Autre constat négatif : aujourd'hui, aucune femme ne préside un des groupes parlementaires et les représentantes se concentrent surtout dans les commissions traitant "des thématiques traditionnellement assimilées aux préoccupations des femmes" comme les affaires sociales et culturelles, la santé et l'éducation. Sur les 36 postes que compte le gouvernement actuel, seuls six sont attribués à des femmes.

manif alger 1960
Les femmes ont pris une part importante à la manifestation du 11 décembre 1960 à Alger, un an et demi avant l'indépendance de l'Algérie.
©Revue Naqd, animée notamment par Daho Djerbal, avec leur aimable autorisation
L'avocate et militante Nadia Aït Zai se félicite de la parité visible sur les listes des législatives de 2021, mais rappelle que cela ne garantit pas une parité dans les résultats. Les élues n'ont pas su porter les revendications en faveur des droits des femmes, regrette la présidente de la Fondation pour l'égalité.
 
Nous n'avons pas vu les femmes présentes à l'APN émerger ou se rendre visibles par des positions en faveur de l'égalité, de la justice. Elles se sont fondues dans la masse.
Nadia Aït Zai, présidente de la Fondation pour l'égalité

"Nous n'avons pas vu les femmes présentes à l'APN émerger ou se rendre visibles par des positions en faveur de l'égalité, de la justice. Elles se sont fondues dans la masse", affirme-t-elle. Or il est nécessaire de "sensibiliser à l'intérieur du Parlement à la question du genre pour qu'on tienne compte de la place des femmes dans les lois qui sont élaborées. Il faut créer des passerelles pour arracher de petites choses", insiste la militante. 
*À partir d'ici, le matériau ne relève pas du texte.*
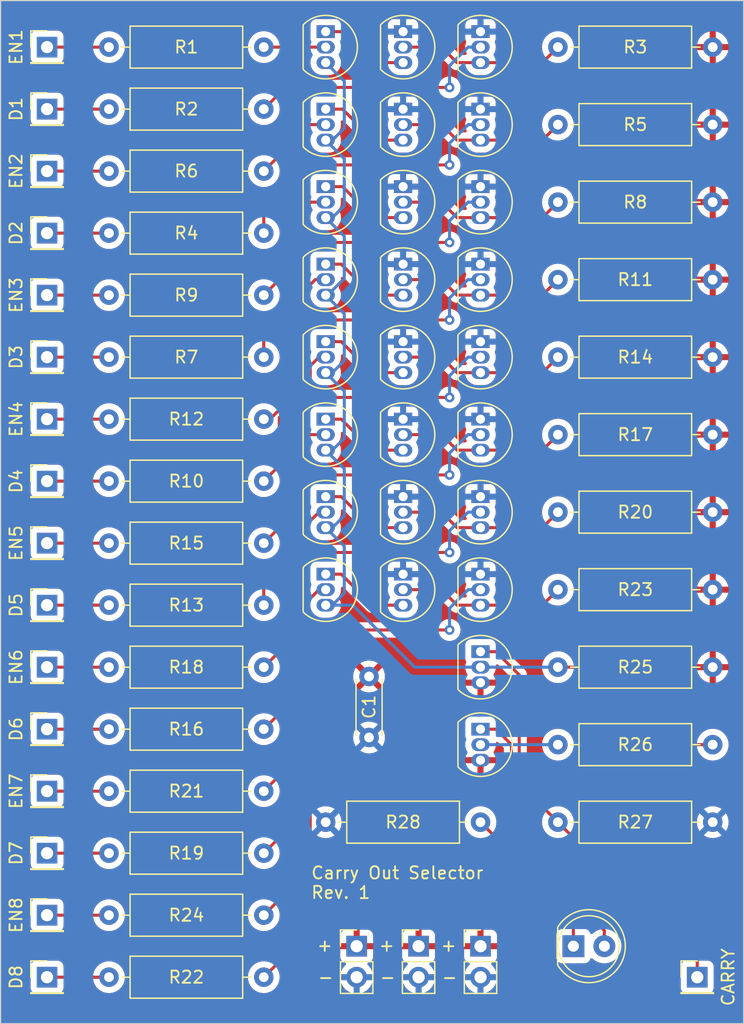
<source format=kicad_pcb>
(kicad_pcb (version 20221018) (generator pcbnew)

  (general
    (thickness 1.6)
  )

  (paper "A4")
  (layers
    (0 "F.Cu" signal)
    (31 "B.Cu" signal)
    (32 "B.Adhes" user "B.Adhesive")
    (33 "F.Adhes" user "F.Adhesive")
    (34 "B.Paste" user)
    (35 "F.Paste" user)
    (36 "B.SilkS" user "B.Silkscreen")
    (37 "F.SilkS" user "F.Silkscreen")
    (38 "B.Mask" user)
    (39 "F.Mask" user)
    (40 "Dwgs.User" user "User.Drawings")
    (41 "Cmts.User" user "User.Comments")
    (42 "Eco1.User" user "User.Eco1")
    (43 "Eco2.User" user "User.Eco2")
    (44 "Edge.Cuts" user)
    (45 "Margin" user)
    (46 "B.CrtYd" user "B.Courtyard")
    (47 "F.CrtYd" user "F.Courtyard")
    (48 "B.Fab" user)
    (49 "F.Fab" user)
    (50 "User.1" user)
    (51 "User.2" user)
    (52 "User.3" user)
    (53 "User.4" user)
    (54 "User.5" user)
    (55 "User.6" user)
    (56 "User.7" user)
    (57 "User.8" user)
    (58 "User.9" user)
  )

  (setup
    (pad_to_mask_clearance 0)
    (pcbplotparams
      (layerselection 0x00010fc_ffffffff)
      (plot_on_all_layers_selection 0x0000000_00000000)
      (disableapertmacros false)
      (usegerberextensions false)
      (usegerberattributes true)
      (usegerberadvancedattributes true)
      (creategerberjobfile true)
      (dashed_line_dash_ratio 12.000000)
      (dashed_line_gap_ratio 3.000000)
      (svgprecision 4)
      (plotframeref false)
      (viasonmask false)
      (mode 1)
      (useauxorigin false)
      (hpglpennumber 1)
      (hpglpenspeed 20)
      (hpglpendiameter 15.000000)
      (dxfpolygonmode true)
      (dxfimperialunits true)
      (dxfusepcbnewfont true)
      (psnegative false)
      (psa4output false)
      (plotreference true)
      (plotvalue true)
      (plotinvisibletext false)
      (sketchpadsonfab false)
      (subtractmaskfromsilk false)
      (outputformat 1)
      (mirror false)
      (drillshape 1)
      (scaleselection 1)
      (outputdirectory "")
    )
  )

  (net 0 "")
  (net 1 "VCC")
  (net 2 "GND")
  (net 3 "Net-(D1-K)")
  (net 4 "Net-(D1-A)")
  (net 5 "Net-(J4-Pin_1)")
  (net 6 "Net-(J5-Pin_1)")
  (net 7 "Net-(J6-Pin_1)")
  (net 8 "Net-(J7-Pin_1)")
  (net 9 "Net-(J8-Pin_1)")
  (net 10 "Net-(J9-Pin_1)")
  (net 11 "Net-(J10-Pin_1)")
  (net 12 "Net-(J11-Pin_1)")
  (net 13 "Net-(J12-Pin_1)")
  (net 14 "Net-(J13-Pin_1)")
  (net 15 "Net-(J14-Pin_1)")
  (net 16 "Net-(J15-Pin_1)")
  (net 17 "Net-(J16-Pin_1)")
  (net 18 "Net-(J17-Pin_1)")
  (net 19 "Net-(J18-Pin_1)")
  (net 20 "Net-(J19-Pin_1)")
  (net 21 "Net-(J20-Pin_1)")
  (net 22 "Net-(Q1-E)")
  (net 23 "Net-(Q1-B)")
  (net 24 "/COMB_BUS")
  (net 25 "Net-(Q2-B)")
  (net 26 "Net-(Q3-B)")
  (net 27 "Net-(Q4-B)")
  (net 28 "Net-(Q4-C)")
  (net 29 "Net-(Q5-E)")
  (net 30 "Net-(Q5-B)")
  (net 31 "Net-(Q7-B)")
  (net 32 "Net-(Q7-C)")
  (net 33 "Net-(Q8-E)")
  (net 34 "Net-(Q8-B)")
  (net 35 "Net-(Q10-B)")
  (net 36 "Net-(Q10-C)")
  (net 37 "Net-(Q11-E)")
  (net 38 "Net-(Q11-B)")
  (net 39 "Net-(Q13-B)")
  (net 40 "Net-(Q13-C)")
  (net 41 "Net-(Q14-E)")
  (net 42 "Net-(Q14-B)")
  (net 43 "Net-(Q16-B)")
  (net 44 "Net-(Q16-C)")
  (net 45 "Net-(Q17-E)")
  (net 46 "Net-(Q17-B)")
  (net 47 "Net-(Q19-B)")
  (net 48 "Net-(Q19-C)")
  (net 49 "Net-(Q20-E)")
  (net 50 "Net-(Q20-B)")
  (net 51 "Net-(Q22-B)")
  (net 52 "Net-(Q22-C)")
  (net 53 "Net-(Q23-E)")
  (net 54 "Net-(Q23-B)")
  (net 55 "Net-(Q26-B)")

  (footprint "Resistor_THT:R_Axial_DIN0309_L9.0mm_D3.2mm_P12.70mm_Horizontal" (layer "F.Cu") (at 55.88 96.52 180))

  (footprint "Resistor_THT:R_Axial_DIN0309_L9.0mm_D3.2mm_P12.70mm_Horizontal" (layer "F.Cu") (at 55.88 86.36 180))

  (footprint "Resistor_THT:R_Axial_DIN0309_L9.0mm_D3.2mm_P12.70mm_Horizontal" (layer "F.Cu") (at 55.88 45.72 180))

  (footprint "Resistor_THT:R_Axial_DIN0309_L9.0mm_D3.2mm_P12.70mm_Horizontal" (layer "F.Cu") (at 55.88 76.2 180))

  (footprint "Resistor_THT:R_Axial_DIN0309_L9.0mm_D3.2mm_P12.70mm_Horizontal" (layer "F.Cu") (at 55.88 81.28 180))

  (footprint "Package_TO_SOT_THT:TO-92_Inline" (layer "F.Cu") (at 60.96 43.18 -90))

  (footprint "Package_TO_SOT_THT:TO-92_Inline" (layer "F.Cu") (at 73.66 36.83 -90))

  (footprint "Package_TO_SOT_THT:TO-92_Inline" (layer "F.Cu") (at 73.66 74.93 -90))

  (footprint "Package_TO_SOT_THT:TO-92_Inline" (layer "F.Cu") (at 60.96 62.23 -90))

  (footprint "Connector_PinHeader_2.54mm:PinHeader_1x01_P2.54mm_Vertical" (layer "F.Cu") (at 91.44 101.6))

  (footprint "Resistor_THT:R_Axial_DIN0309_L9.0mm_D3.2mm_P12.70mm_Horizontal" (layer "F.Cu") (at 80.01 76.2))

  (footprint "Connector_PinHeader_2.54mm:PinHeader_1x01_P2.54mm_Vertical" (layer "F.Cu") (at 38.1 25.4))

  (footprint "Capacitor_THT:C_Disc_D4.3mm_W1.9mm_P5.00mm" (layer "F.Cu") (at 64.516 76.962 -90))

  (footprint "Package_TO_SOT_THT:TO-92_Inline" (layer "F.Cu") (at 73.66 68.58 -90))

  (footprint "Resistor_THT:R_Axial_DIN0309_L9.0mm_D3.2mm_P12.70mm_Horizontal" (layer "F.Cu") (at 80.01 82.55))

  (footprint "Resistor_THT:R_Axial_DIN0309_L9.0mm_D3.2mm_P12.70mm_Horizontal" (layer "F.Cu") (at 55.88 66.04 180))

  (footprint "Package_TO_SOT_THT:TO-92_Inline" (layer "F.Cu") (at 73.66 24.13 -90))

  (footprint "Package_TO_SOT_THT:TO-92_Inline" (layer "F.Cu") (at 60.96 49.53 -90))

  (footprint "Package_TO_SOT_THT:TO-92_Inline" (layer "F.Cu") (at 73.66 43.18 -90))

  (footprint "Resistor_THT:R_Axial_DIN0309_L9.0mm_D3.2mm_P12.70mm_Horizontal" (layer "F.Cu") (at 92.71 88.9 180))

  (footprint "Connector_PinHeader_2.54mm:PinHeader_1x01_P2.54mm_Vertical" (layer "F.Cu") (at 38.1 40.64))

  (footprint "Resistor_THT:R_Axial_DIN0309_L9.0mm_D3.2mm_P12.70mm_Horizontal" (layer "F.Cu") (at 80.01 31.75))

  (footprint "Connector_PinHeader_2.54mm:PinHeader_1x01_P2.54mm_Vertical" (layer "F.Cu") (at 38.1 30.48))

  (footprint "Connector_PinHeader_2.54mm:PinHeader_1x02_P2.54mm_Vertical" (layer "F.Cu") (at 73.66 99.06))

  (footprint "Package_TO_SOT_THT:TO-92_Inline" (layer "F.Cu") (at 60.96 36.83 -90))

  (footprint "Connector_PinHeader_2.54mm:PinHeader_1x01_P2.54mm_Vertical" (layer "F.Cu") (at 38.1 96.52))

  (footprint "Resistor_THT:R_Axial_DIN0309_L9.0mm_D3.2mm_P12.70mm_Horizontal" (layer "F.Cu") (at 55.88 101.6 180))

  (footprint "Connector_PinHeader_2.54mm:PinHeader_1x01_P2.54mm_Vertical" (layer "F.Cu") (at 38.1 35.56))

  (footprint "Package_TO_SOT_THT:TO-92_Inline" (layer "F.Cu") (at 73.66 62.23 -90))

  (footprint "Resistor_THT:R_Axial_DIN0309_L9.0mm_D3.2mm_P12.70mm_Horizontal" (layer "F.Cu") (at 55.88 60.96 180))

  (footprint "Package_TO_SOT_THT:TO-92_Inline" (layer "F.Cu") (at 60.96 55.88 -90))

  (footprint "Resistor_THT:R_Axial_DIN0309_L9.0mm_D3.2mm_P12.70mm_Horizontal" (layer "F.Cu") (at 80.01 25.4))

  (footprint "Resistor_THT:R_Axial_DIN0309_L9.0mm_D3.2mm_P12.70mm_Horizontal" (layer "F.Cu") (at 55.88 25.4 180))

  (footprint "Resistor_THT:R_Axial_DIN0309_L9.0mm_D3.2mm_P12.70mm_Horizontal" (layer "F.Cu") (at 60.96 88.9))

  (footprint "Resistor_THT:R_Axial_DIN0309_L9.0mm_D3.2mm_P12.70mm_Horizontal" (layer "F.Cu") (at 80.01 50.8))

  (footprint "Package_TO_SOT_THT:TO-92_Inline" (layer "F.Cu") (at 67.31 24.13 -90))

  (footprint "Connector_PinHeader_2.54mm:PinHeader_1x01_P2.54mm_Vertical" (layer "F.Cu") (at 38.1 50.8))

  (footprint "Connector_PinHeader_2.54mm:PinHeader_1x02_P2.54mm_Vertical" (layer "F.Cu") (at 68.58 99.06))

  (footprint "Resistor_THT:R_Axial_DIN0309_L9.0mm_D3.2mm_P12.70mm_Horizontal" (layer "F.Cu") (at 55.88 50.8 180))

  (footprint "Connector_PinHeader_2.54mm:PinHeader_1x01_P2.54mm_Vertical" (layer "F.Cu") (at 38.1 91.44))

  (footprint "Package_TO_SOT_THT:TO-92_Inline" (layer "F.Cu") (at 60.96 30.48 -90))

  (footprint "Connector_PinHeader_2.54mm:PinHeader_1x02_P2.54mm_Vertical" (layer "F.Cu") (at 63.5 99.06))

  (footprint "Package_TO_SOT_THT:TO-92_Inline" (layer "F.Cu") (at 60.96 68.58 -90))

  (footprint "Resistor_THT:R_Axial_DIN0309_L9.0mm_D3.2mm_P12.70mm_Horizontal" (layer "F.Cu") (at 55.88 91.44 180))

  (footprint "Package_TO_SOT_THT:TO-92_Inline" (layer "F.Cu") (at 73.66 55.88 -90))

  (footprint "Resistor_THT:R_Axial_DIN0309_L9.0mm_D3.2mm_P12.70mm_Horizontal" (layer "F.Cu") (at 80.01 63.5))

  (footprint "Connector_PinHeader_2.54mm:PinHeader_1x01_P2.54mm_Vertical" (layer "F.Cu") (at 38.1 66.04))

  (footprint "Connector_PinHeader_2.54mm:PinHeader_1x01_P2.54mm_Vertical" (layer "F.Cu") (at 38.1 60.96))

  (footprint "Package_TO_SOT_THT:TO-92_Inline" (layer "F.Cu") (at 67.31 43.18 -90))

  (footprint "Resistor_THT:R_Axial_DIN0309_L9.0mm_D3.2mm_P12.70mm_Horizontal" (layer "F.Cu") (at 55.88 35.56 180))

  (footprint "Resistor_THT:R_Axial_DIN0309_L9.0mm_D3.2mm_P12.70mm_Horizontal" (layer "F.Cu")
    (tstamp ab18f610-aea5-4723-8fbb-7f00507d3afa)
    (at 55.88 40.64 180)
    (descr "Resistor, Axial_DIN0309 series, Axial, Horizontal, pin pitch=12.7mm, 0.5W = 1/2W, length*diameter=9*3.2mm^2, http://cdn-reichelt.de/documents/datenblatt/B400/1_4W%23YAG.pdf")
    (tags "Resistor Axial_DIN0309 series Axial Horizontal pin pitch 12.7mm 0.5W = 1/2W length 9mm diameter 3.2mm")
    (property "Sheetfile" "Carry Out Selector.kicad_sch")
    (property "Sheetname" "")
    (property "ki_description" "Resistor")
    (property "ki_keywords" "R res resistor")
    (path "/54373420-c92a-41e5-8a63-6d183f5a437d")
    (attr through_hole)
    (fp_text reference "R4" (at 6.35 0) (layer "F.SilkS")
        (effects (font (size 1 1) (thickness 0.15)))
      (tstamp 74d54f39-f577-4cb5-a562-26b55600f629)
    )
    (fp_text value "10K" (at 6.35 2.72) (layer "F.Fab")
        (effects (font (size 1 1) (thickness 0.15)))
      (tstamp 458e9b5b-62c8-4656-989c-031144bce3b2)
    )
    (fp_text user "${REFERENCE}" (a
... [711240 chars truncated]
</source>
Quelque 24 millions d'électeur-trice-s sont appelé-e-s à élire les 407 nouveaux députés de l'Assemblée populaire nationale (APN, chambre basse du Parlement) pour un mandat de cinq ans. Le principal enjeu de ce scrutin sera la participation, puisqu'il est rejeté par une partie de l'opposition et le mouvement contestataire du Hirak. Au total sont en lice près 13 000 candidat-e-s inscrit-e-s sur près de 1500 listes, dont plus de la moitié s'affichent comme "indépendantes".